Democrazia diretta? La rete è poco più che uno strumento
Classe 1986, Mattia Tomasi si è imbattuto nella democrazia diretta durante il suo percorso di formazione, ma se ne è veramente interessato solo quando ha incontrato il fenomeno nella vita reale. Non in rete.
Quando è scattato il tuo interesse per il tema della democrazia diretta?
Mattia Tomasi: La primavera scorsa mi sono imbattuto in centro a Trento in un gazebo per la raccolta firme dell’iniziativa popolare “Quorum zero e più democrazia”. Mi sono quindi chiesto quali fossero le motivazioni che avevano spinto i promotori dell’iniziativa ad intraprendere questo percorso e, complici alcuni corsi che avevo seguito all'università, ho deciso di studiare questo tema. Mi sono soffermato soprattutto sulle differenze e i possibili contrasti che possono emergere con la democrazia rappresentativa, scoprendo che in realtà non sono due mondi così distanti.
E l'interesse come si è trasformato in passione?
Documentandomi e osservando la sua presenza ed i suoi effetti positivi negli altri Paesi mi sono appassionato. In particolare l’intervista svolta con Paolo Michelotto, promotore dell’iniziativa “Quorum zero e più democrazia” a livello nazionale, e le chiacchiere con Stephan Lausch, di “Più democrazia per Bolzano”, mi sono state molto utili per comprendere davvero come sia possibile un miglioramento della democrazia. E di quanti ostacoli, soprattutto a livello politico, siano da superare per ottenerlo.
Se ne parla così tanto in questo momento, ma in cosa consiste la democrazia diretta?
In realtà nella democrazia diretta non c'è nulla di così moderno o innovativo: ha le sue origini nell'Antica Grecia. Le Città-Stato sono i primi esempi documentati di assemblee pubbliche durante le quali si prendevano decisioni per la comunità. Insomma, è un tipo di democrazia che prevede la partecipazione diretta dei cittadini elettori alla vita politica quotidiana. Ed è presente anche nella nostra Costituzione: i referendum e le petizioni non sono altro che due strumenti di democrazia diretta.
Il fatto che si parli così tanto di democrazia diretta in questo momento è connesso al malessere diffuso nei confronti delle forme più classiche di governo?
È un dato di fatto innegabile che si stia attraversando una crisi della democrazia rappresentativa, quella dei partiti che si sono dimostrati incapaci di riflettere le necessità dei cittadini ed essere quindi realmente rappresentativi. Ho intervistato alcuni esponenti politici, e non ho potuto non notare l’indifferenza e la scarsa conoscenza di questi temi. Li vedono come una minaccia al loro ruolo e non come un'opportunità.
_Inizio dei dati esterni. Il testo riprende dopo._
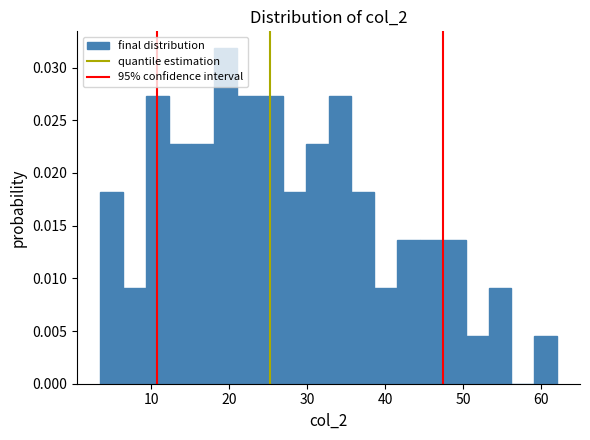

Read against the x-axis, roughly where is the centre of the tallest bar?

20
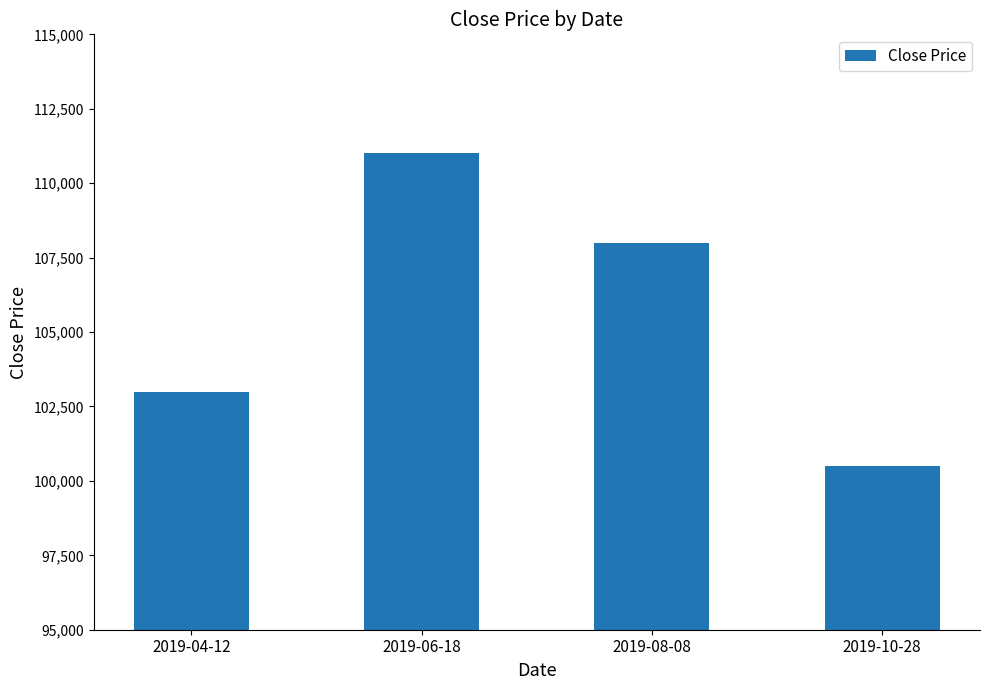

Which label corresponds to the largest value in the chart?

2019-06-18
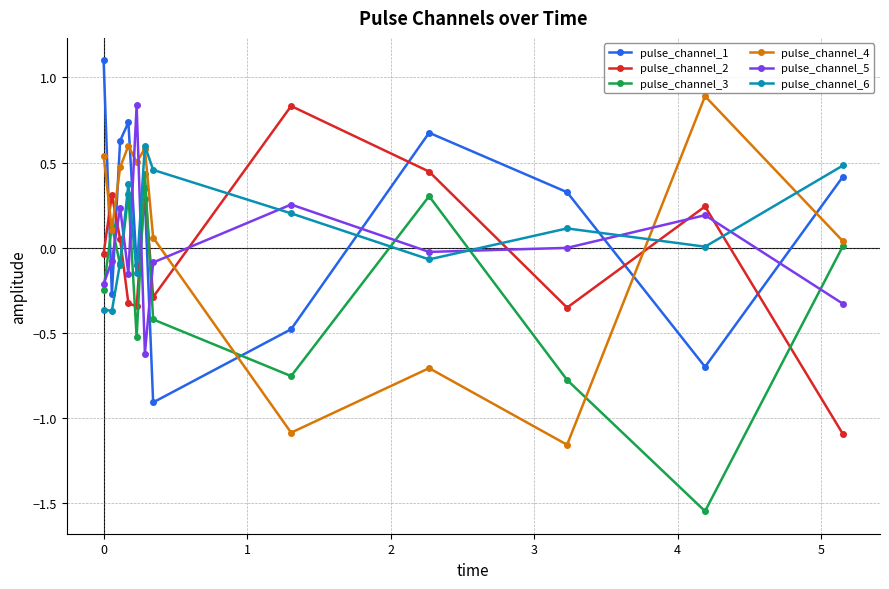

In pulse_channel_3, how many points are higher than both neighbors (excluding endpoints)?

4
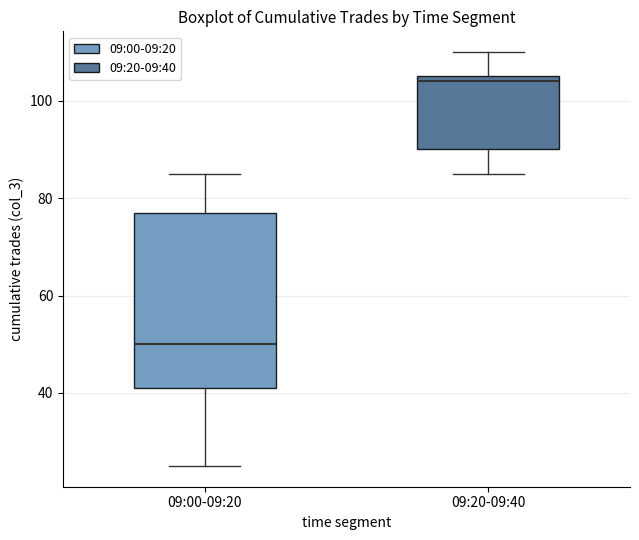

Reading left to right, transcribe this box plot: for each box, give where its median line is, the range the box spans, and where its two whiskers end, as read against the y-axis. The values are not printed on the chart, so give them approximately, as read against the axis.

09:00-09:20: median 50, box 42 to 78, whiskers 26 to 86
09:20-09:40: median 104, box 90 to 106, whiskers 86 to 110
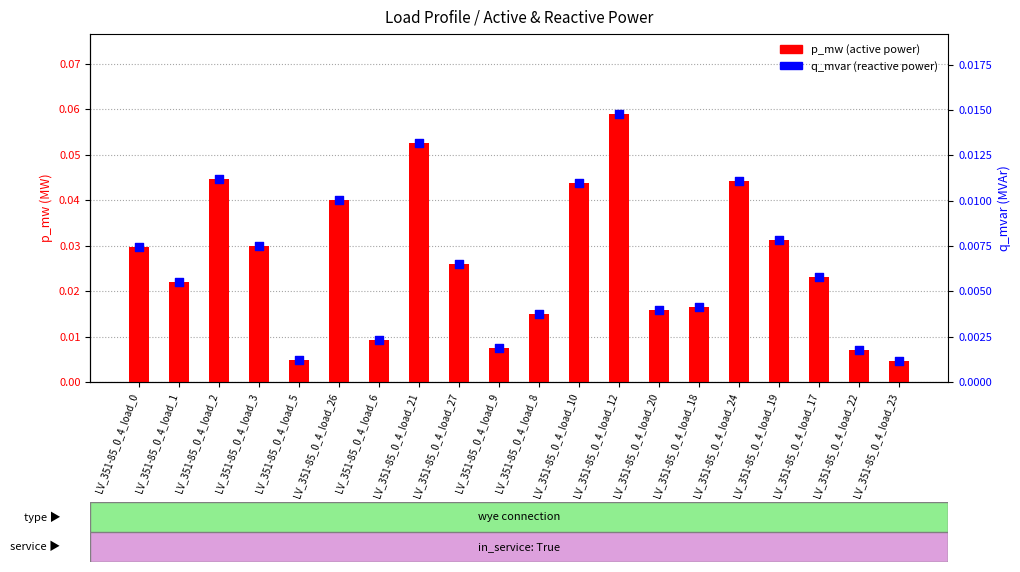

At how many categories does at least one series exceed 0?

20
Alcuni movimenti al contrario cavalcano quest'onda e se ne impossessano facendo appello alla rete come luogo privilegiato per la democrazia diretta...
La rete non è assolutamente uno strumento della democrazia diretta. Certamente è utile ad esempio per promuovere petizioni online e raggiungere le firme necessarie. Tutto ciò però non ha nulla a che fare con la democrazia diretta. Esiste una direttiva dell'Unione Europea secondo la quale i Paesi membri devono adeguarsi e attivare sistemi per la firma online ad esempio di referendum, ma si tratta di un passo verso l'innovazione partecipativa, non verso la democrazia diretta in senso tecnico.
La democrazia diretta va sviluppata nelle sedi opportune che non sono quelle indicate dal Movimento 5 Stelle. Il loro modo di attuare forme partecipative di espressione popolare ne ha distorto il senso e ora c'è una grande confusione. La nostra Costituzione prevede già alcuni istituti di democrazia diretta per i quali non c'è bisogno della rete.
Sicuramente internet rappresenta un luogo di espressione e di confronto, ma è lontana dalla democrazia diretta. Potrebbe fungere da strumento di informazione e chiarificazione sulle questioni attorno alle quali si tratta di prendere poi delle decisioni, sempre comunque abbinato a manifestazioni concrete e attive. Stare dietro a uno schermo non è sufficiente.